L’expérience en question reposait sur un jeu à pile ou face en 20 coups. Deux groupes de sujets y participaient : le premier comprenait des personnes ayant subi des dommages cérébraux les empêchant de ressentir des émotions, le second des sujets « normaux ». Il est apparu que les sujets du premier groupe prenaient des décisions financières meilleures que les sujets normaux.
La conclusion des auteurs est que, même si les émotions jouent en général un rôle essentiel dans la prise de décision, elles peuvent, dans certains contextes (comme dans celui des décisions financières), conduire à des prises de décisions trop prudentes. Par conséquent, pour être efficace, un investisseur, par exemple un trader, doit être capable de contrôler ses émotions, voire de les inhiber. Même si l’un des auteurs de l’étude appelle ces investisseurs efficaces des « psychopathes fonctionnels », ce ne sont pas des psychopathes. Ils ont seulement développé une expertise qui leur permet de réussir dans leur pratique. Ils n’ont rien à voir avec la psychopathie.
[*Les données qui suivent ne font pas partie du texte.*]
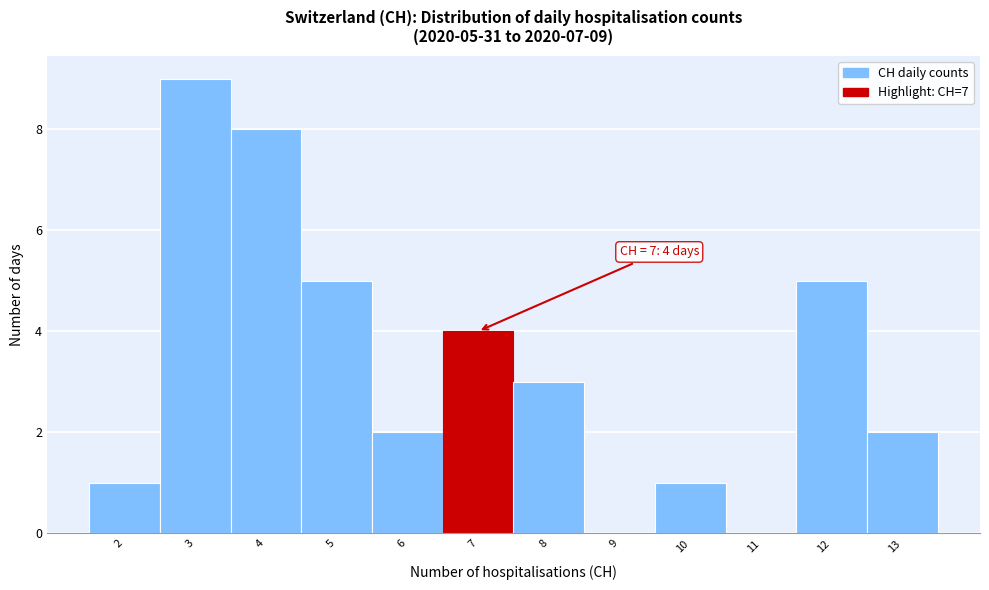

Reading left to right, extract all data points from this chart.

2=1	3=9	4=8	5=5	6=2	7=4	8=3	9=0	10=1	11=0	12=5	13=2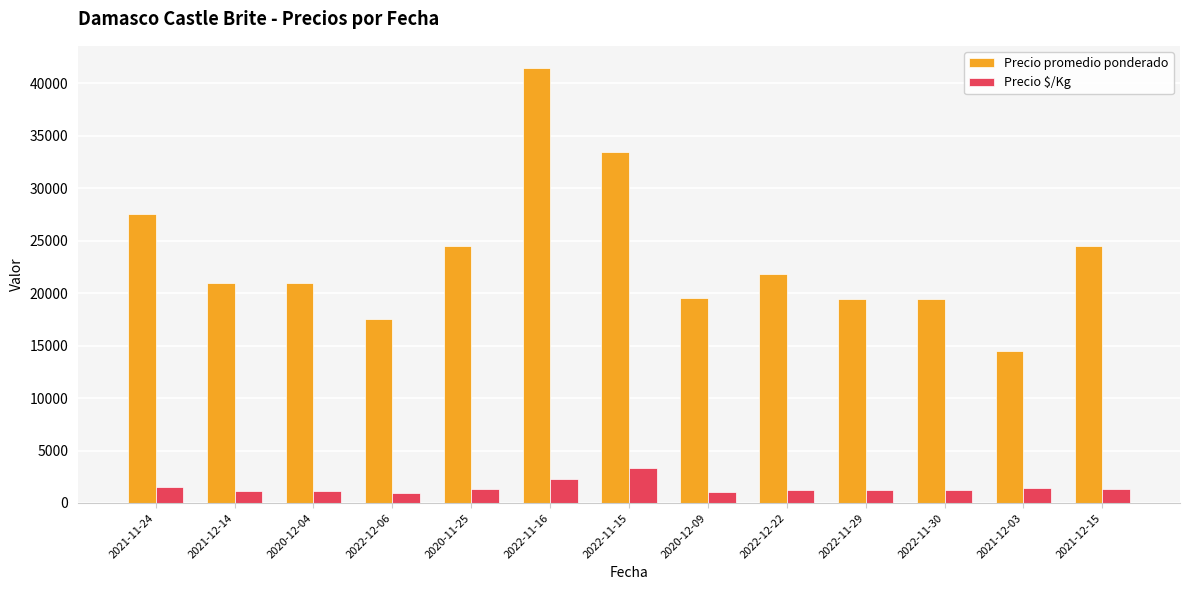

The value of Precio $/Kg at 2020-11-25 is 1361. True or false?

True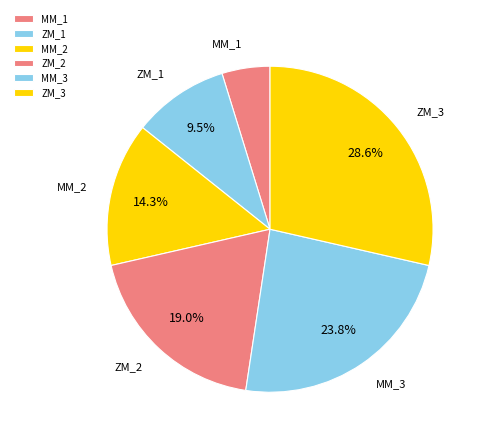

Which has a higher value, ZM_3 or ZM_1?

ZM_3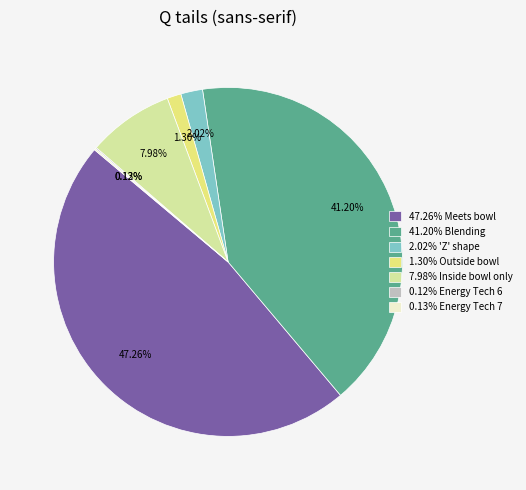

To the nearest percent, what is the average slice percentage?

14%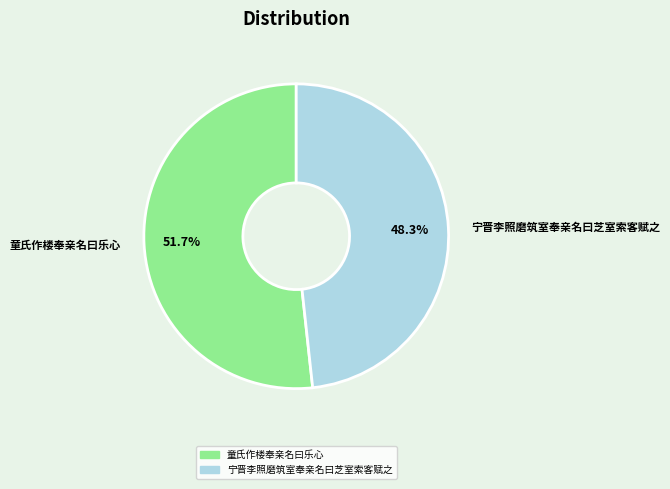

To the nearest percent, what is the difference between the largest and smallest slice percentages?

3%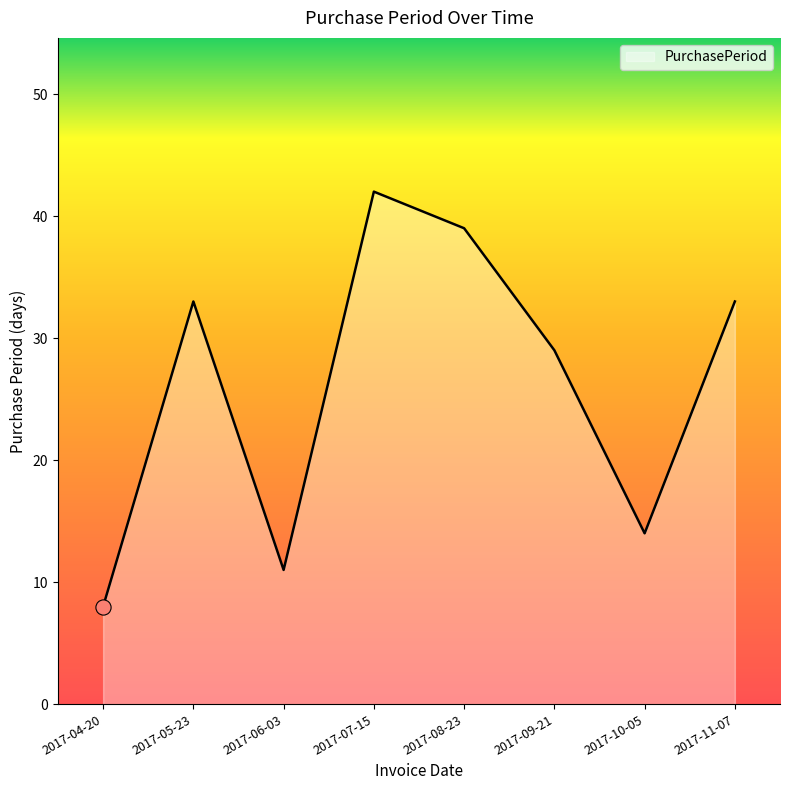

Which has a higher value, 2017-04-20 or 2017-07-15?

2017-07-15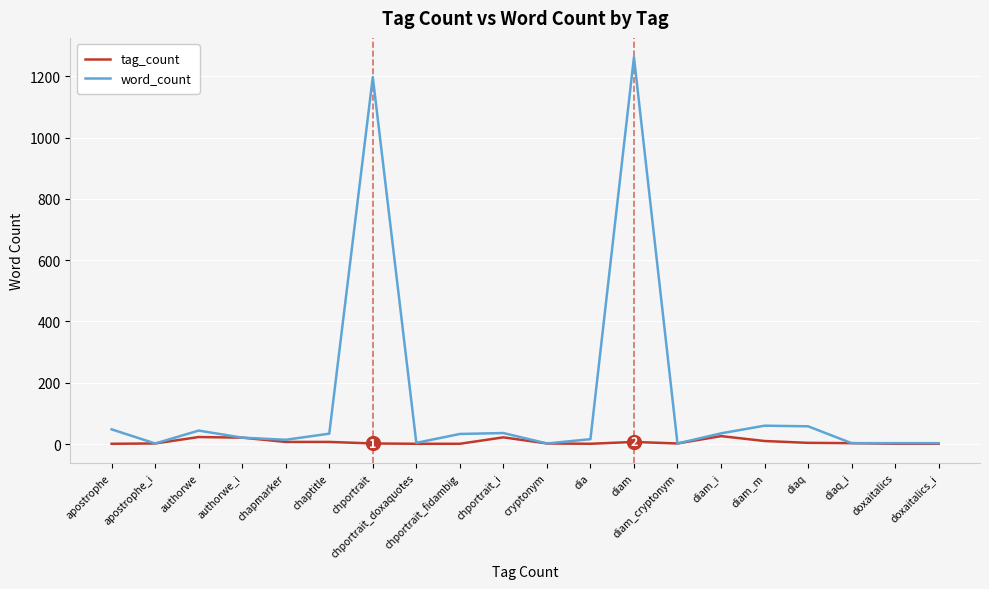

Count the number of data series in this chart.

2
La motivation c) (« nuire à ses adversaires ») est bien sûr problématique. C’est sans doute elle qui suscite l’intérêt du profane pour les études impliquant la psychopathie, comme celle de Scherrer et Noll. On notera que, selon le Spiegel, ces chercheurs n’expliquent pas le « penchant pour la destruction » qu’ils ont identifié. Mais ce penchant est compatible avec d’autres résultats relatifs au comportement des psychopathes. James Blair, par exemple, a défendu l’idée que l’agressivité manifestée par les psychopathes serait due à la déficience d’un mécanisme d’inhibition de la violence (ou VIM : Violence Inhibition Mechanism). Ainsi, chez les psychopathes, ce mécanisme ne serait pas activé par des stimulii tels que la souffrance éprouvée par autrui (4).
À supposer qu’un tel mécanisme existe (ce qui a été contesté), et qu’il serait effectivement inopérant dans le cadre de l’expérience de Scherrer et Noll (une hypothèse qu’ils n’envisagent pas), que devrait-on en conclure s’agissant des traders ? Devrait-on déduire de l’identification du « penchant pour la destruction » qu’ils ont, pour certains d’entre eux, le profil de psychopathes ? Ou plutôt que, compte tenu du type de décisions qu’ils ont à prendre dans le cadre de leur pratique, ils ont développé une expertise dont un des aspects, ou l’un des effets secondaires, serait une motivation (blâmable) de « nuire à ses adversaires » ? Les deux types de conclusions sont très différentes.
Alain Anquetil
(1) Les psychopathes participant à l’expérience ont effectué les tests dans un cadre hospitalier. Par ailleurs, il est important de noter que le fait de posséder les traits de la psychopathie est en soi une question problématique. Voir à cet égard l’éclairant article de Robert D. Hare et Craig S. Neumann, « Psychopathy: Assessment and forensic implications », The Canadian Journal of Psychiatry, 54(12), 2009, p. 791-802.
(2) R.R. Hock, Forty Studies that Changed Psychology: Explorations into the history of psychological research, New Jerse, Prentice Hall, 2001.
(3) B.Shiv, G. Loewenstein, A. Bechara, H. Damasio et A.R. Damasio, « Investment behavior and the negative side of emotion », Psychological Science, 16(6), 2005, p.435-439.
(4) R.J.R. Blair, « A cognitive developmental approach to morality: Investigating the psychopath »,Cognition, 57, 1995, p. 1-29.